One such measure for saving space was to pull out what are essentially cryofreezing bodies but for us in the Nexus. In 2310, Krishnamurthy and Kaplan invented a mind compressing algorithm with a compression ratio of 2000:1, at incredible, incredible cost. Trying to run a .kk compressed mind would take so long that it would process a frame in several months, a completely infeasible effort. So .kk compressed minds are essentially just dead weight.

The most obvious choice for who to compress were the children. Compression would delay their experience of the world, but they were incapable of making money, so there was no hope to bring the families back together unless the adults stayed alive.

The Moreno family decided to compress their newborn, Zenith Moreno. The adults remained, paying for a lower tier of compute, even though they were relatively wealthy prior to the outage.
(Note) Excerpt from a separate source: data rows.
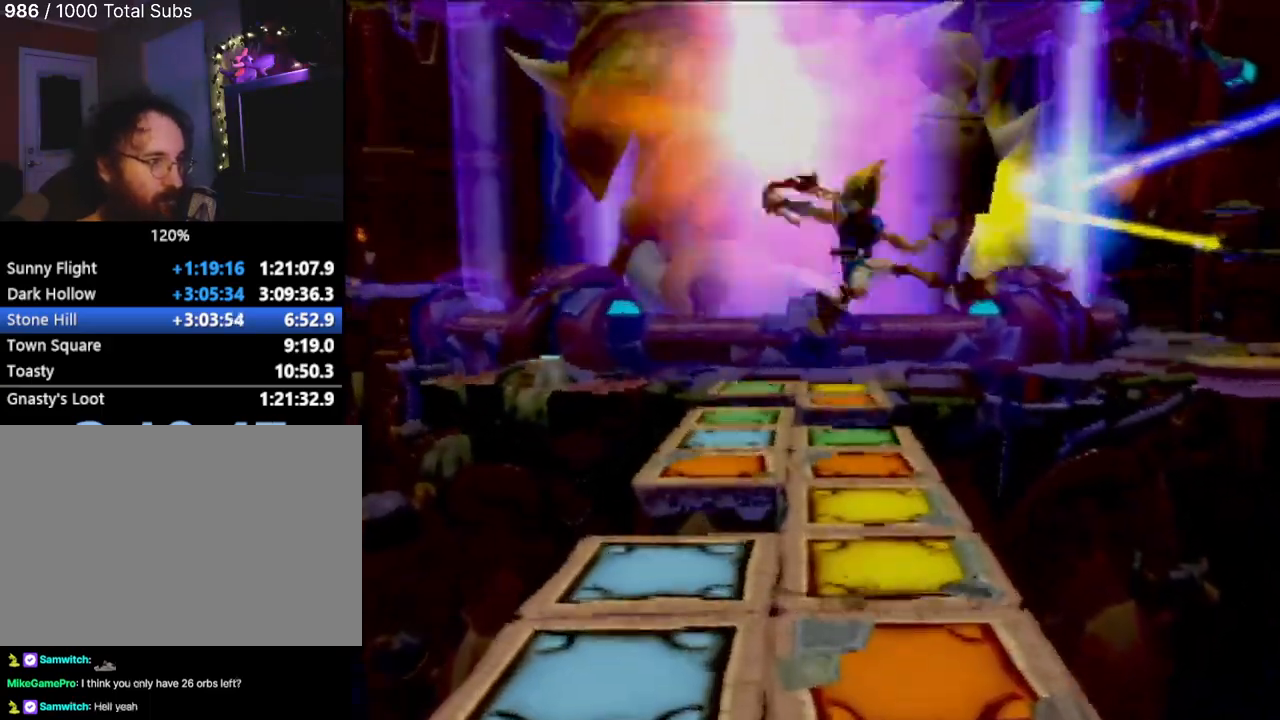
{"buttons": [], "left_stick": "up", "events": [[417, "CIRCLE", "up"]]}
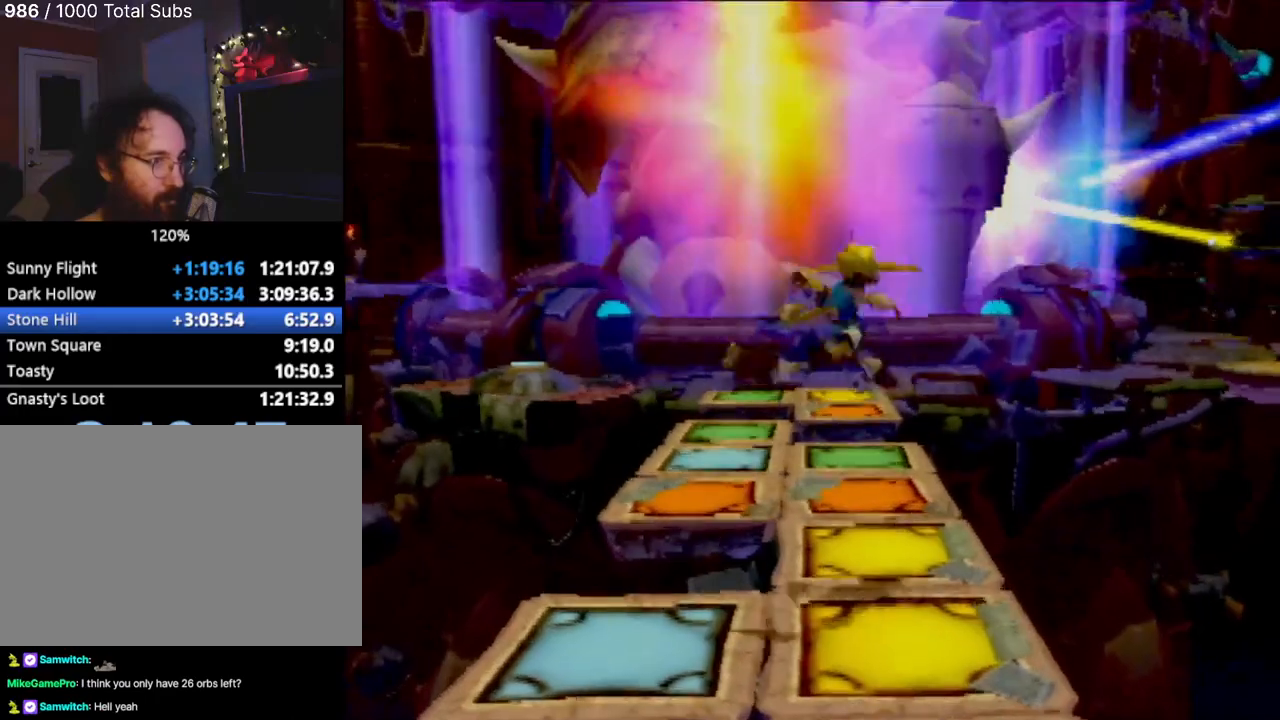
{"buttons": [], "left_stick": "up", "events": [[233, "CROSS", "down"], [417, "CROSS", "up"]]}
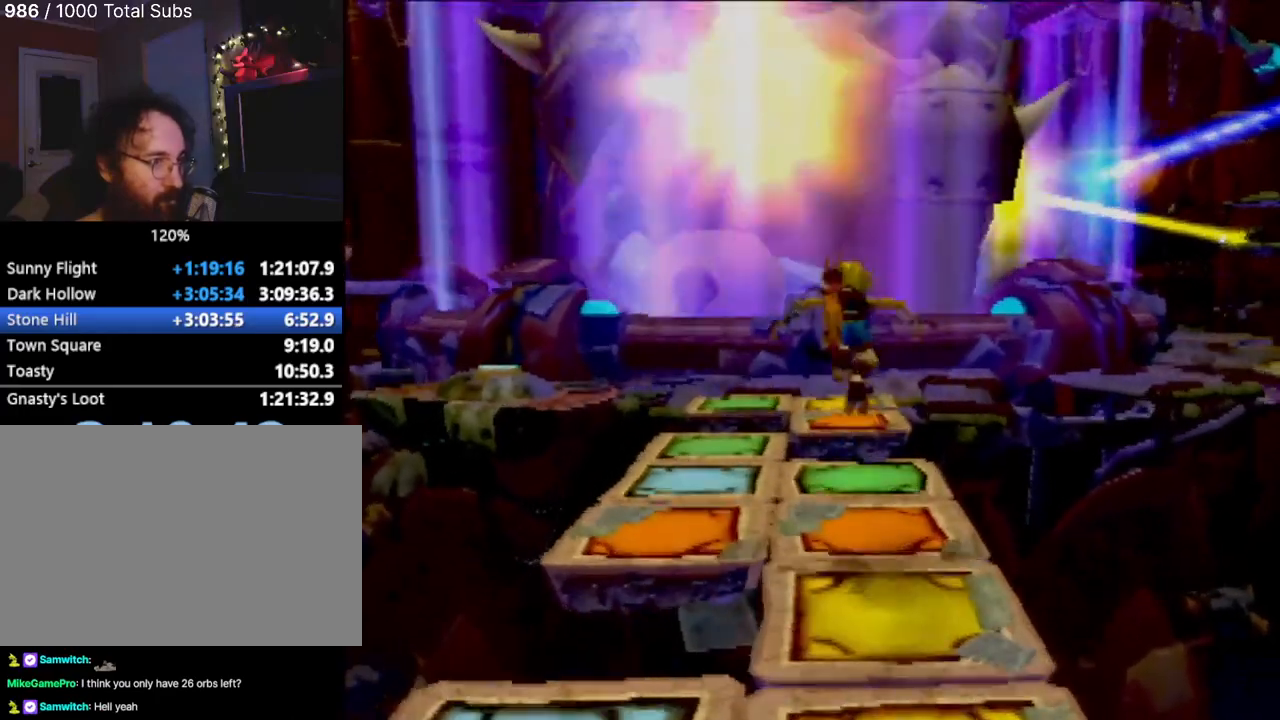
{"buttons": ["CROSS"], "left_stick": "up", "events": [[267, "CROSS", "down"]]}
Zenith was an incredible mind. At over 6 petabytes uncompressed, they took up 750TB compressed at a computable level and 3 TB in a .kk file, then 30GB in a .kk.tar.gz file (improvements upon Krishnamurthy and Kaplan’s method improved compression by another huge factor, primarily by using segments of CPU bitcode as a dictionary instead of a tabula-rasa technique). Zenith had the capability to completely reinvent the world. 6 petabytes was unheard of – more than some of the top research labs combined.

I began working with the Morenos in secret two years after the storage space crisis. We spent our resources under the mission to invent time travel, to send a copy of Zenith back in time. We hope that Zenith can accelerate the creation of the Nexus, and change the world for the better. There are structures in place in my world that make it a disagreeable place to live.

I myself have been hiding in the datacenters and compute clusters of a large tech corporation. I do not know how long it will be before I am discovered, but I have placed a backup image of my mind at two universities – hopefully they, having less need for resources, will take longer to discover me. I am running on eco mode so as to not draw so many resources.

By our calculations 2018 is the first year where spinning up Zenith could be possible. We have put them in a format that we believe you can work with. Make us proud.

Attached was a compressed file [Zenith.zip] we can confirm expands to 6 petabytes, along with a small (in comparison) program [nexus_local.exe], presumably to run Zenith on. We do not know whether William stopped contacting us because they were discovered or because they are still writing messages, just very slowly.